There are around 6000 languages in the world today. Shortly there will be
one less. Eighty-one year old Marie Smith Jones is the last living speaker
of Eyak, an Alaskan language. When she dies, so will her language. Over the
past few decades a huge number of languages have died in this fashion. When
Ned Madrell died on the Isle of Man in 1974, he also took the ancient Manx
language to the grave. The death in 1992 of Tefvic Escenc, a farmer from the
Turkish village of Haci Osman, killed off Ubykh, a language once spoken in
the northern Caucasus. Laura Somersal died in 1990, the last speaker of a
native American tongue, Wappo. Six years later another Native American language,
Catawba, passed away with the death of Carlos Westez, more popularly known
as Red Thunder.

→ **Work to do**:
**A.** Answer these about the passage on dying languages:
(i) How old is Marie Smith Jones?
(ii) In what year did Ned Madrell die?
(iii) By what name was Carlos Westez more popularly known?
**B.** Edit the passage on dying languages, starting with "There are around" and going on through "as Red Thunder.", and put "fisherman" in place of "farmer".
The records aren't needed for anything here.

→ **Data records**:
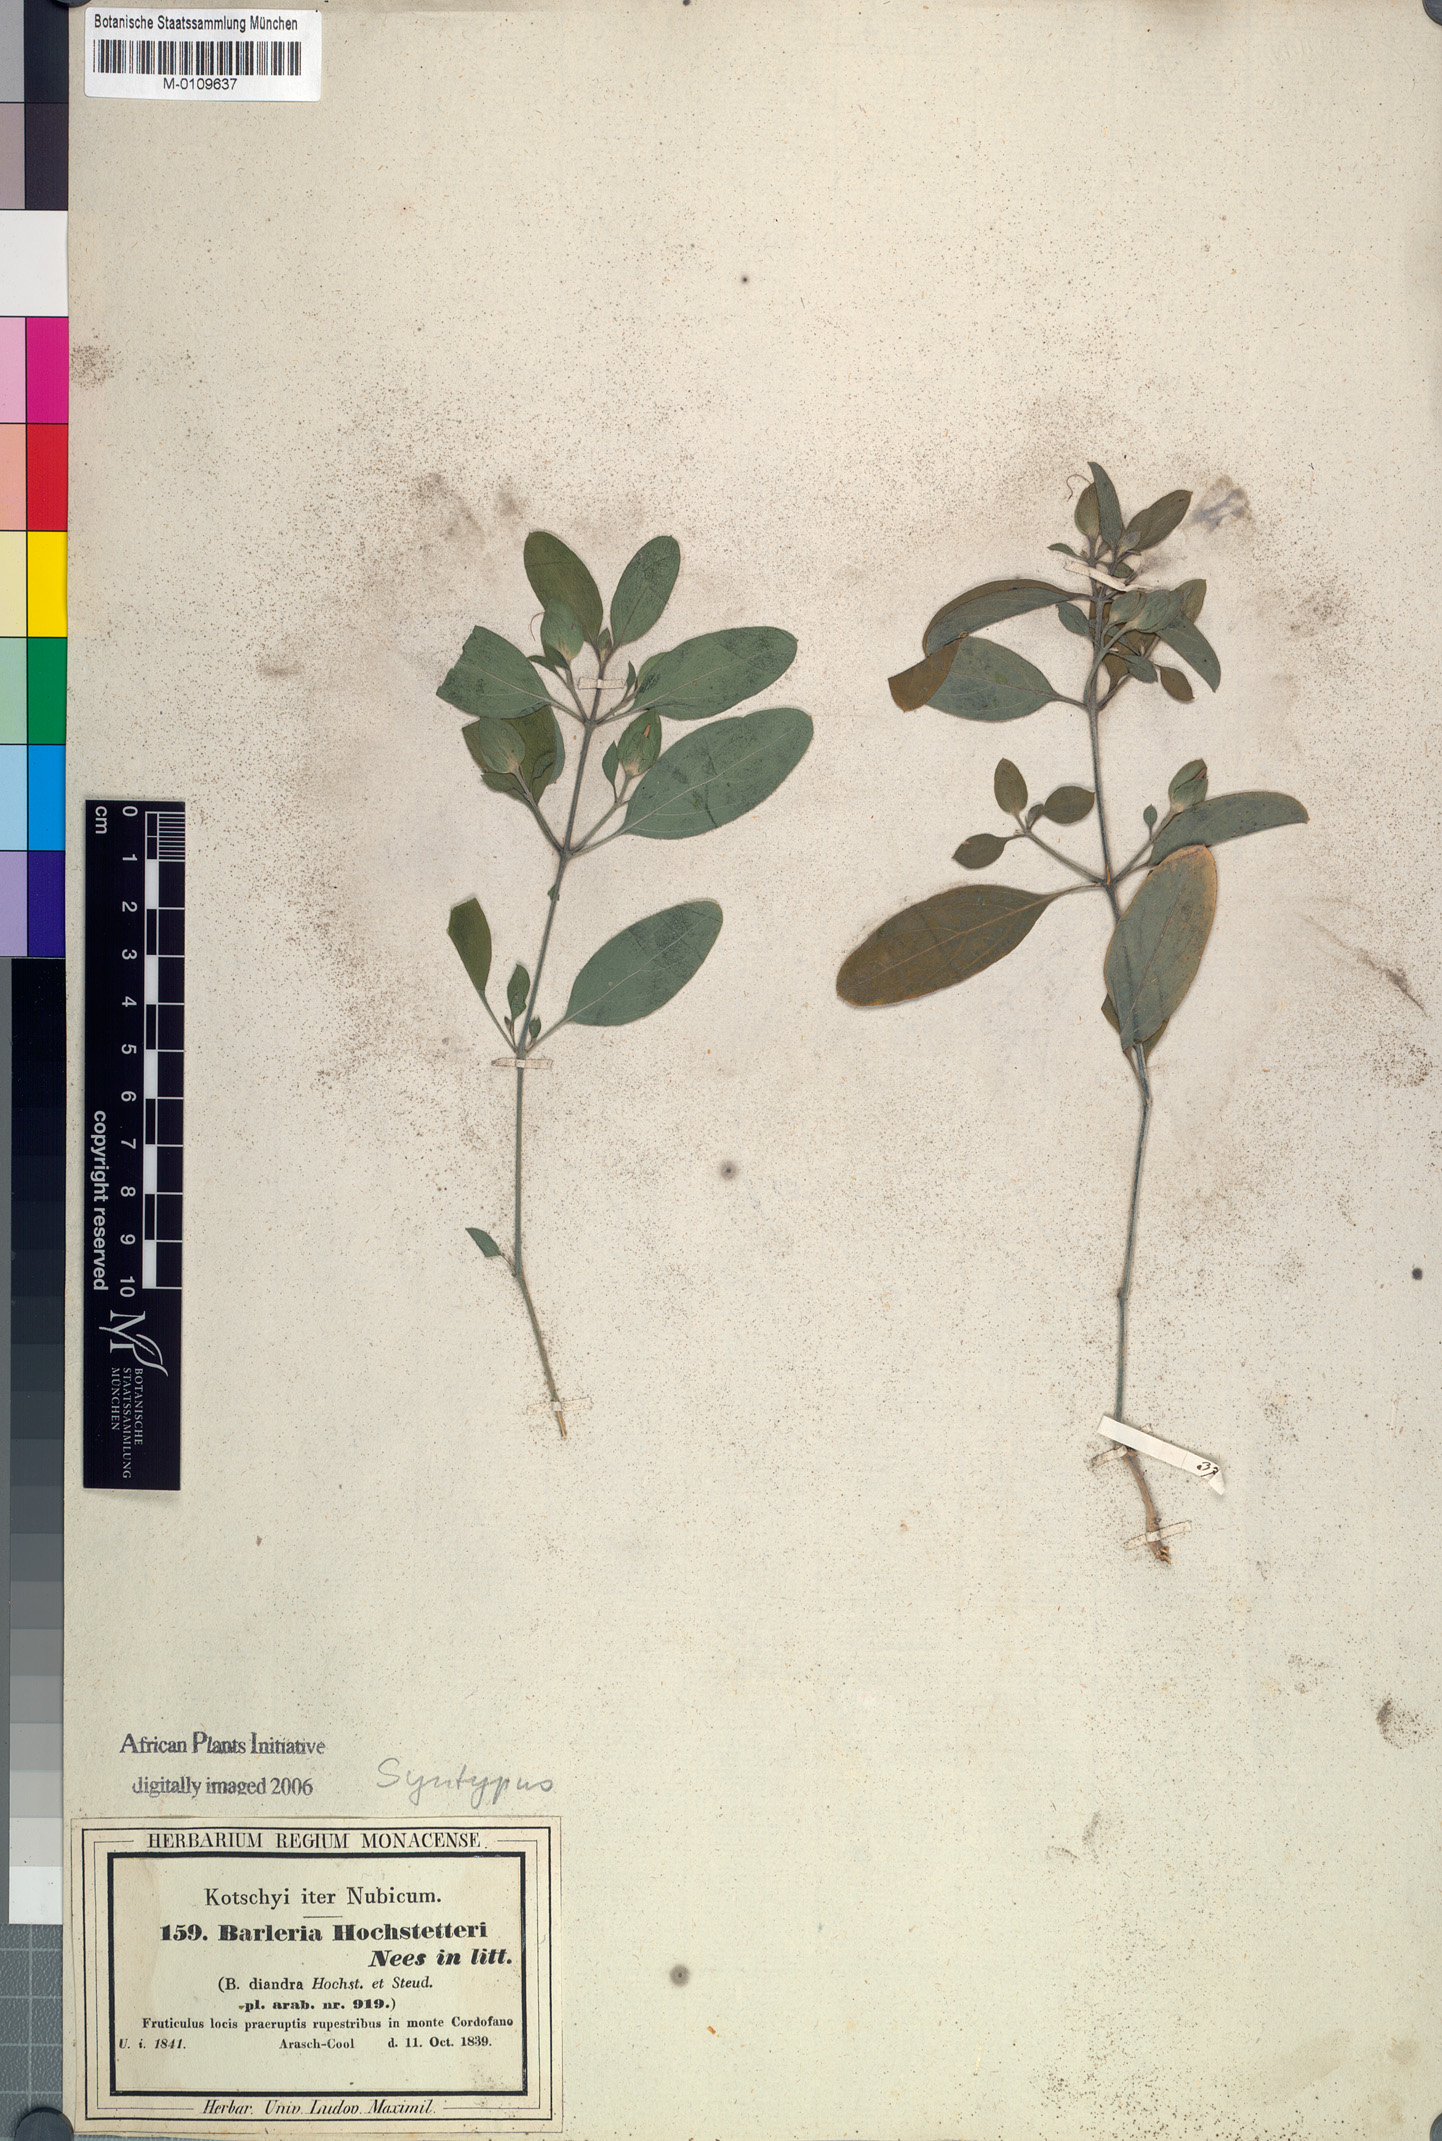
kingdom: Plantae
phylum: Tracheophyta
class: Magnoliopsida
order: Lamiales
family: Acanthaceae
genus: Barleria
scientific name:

→ **Correct answers**:
**A.**
(i) Eighty-one
(ii) 1974
(iii) Red Thunder

**B.**
There are around 6000 languages in the world today. Shortly there will be
one less. Eighty-one year old Marie Smith Jones is the last living speaker
of Eyak, an Alaskan language. When she dies, so will her language. Over the
past few decades a huge number of languages have died in this fashion. When
Ned Madrell died on the Isle of Man in 1974, he also took the ancient Manx
language to the grave. The death in 1992 of Tefvic Escenc, a fisherman from the
Turkish village of Haci Osman, killed off Ubykh, a language once spoken in
the northern Caucasus. Laura Somersal died in 1990, the last speaker of a
native American tongue, Wappo. Six years later another Native American language,
Catawba, passed away with the death of Carlos Westez, more popularly known
as Red Thunder.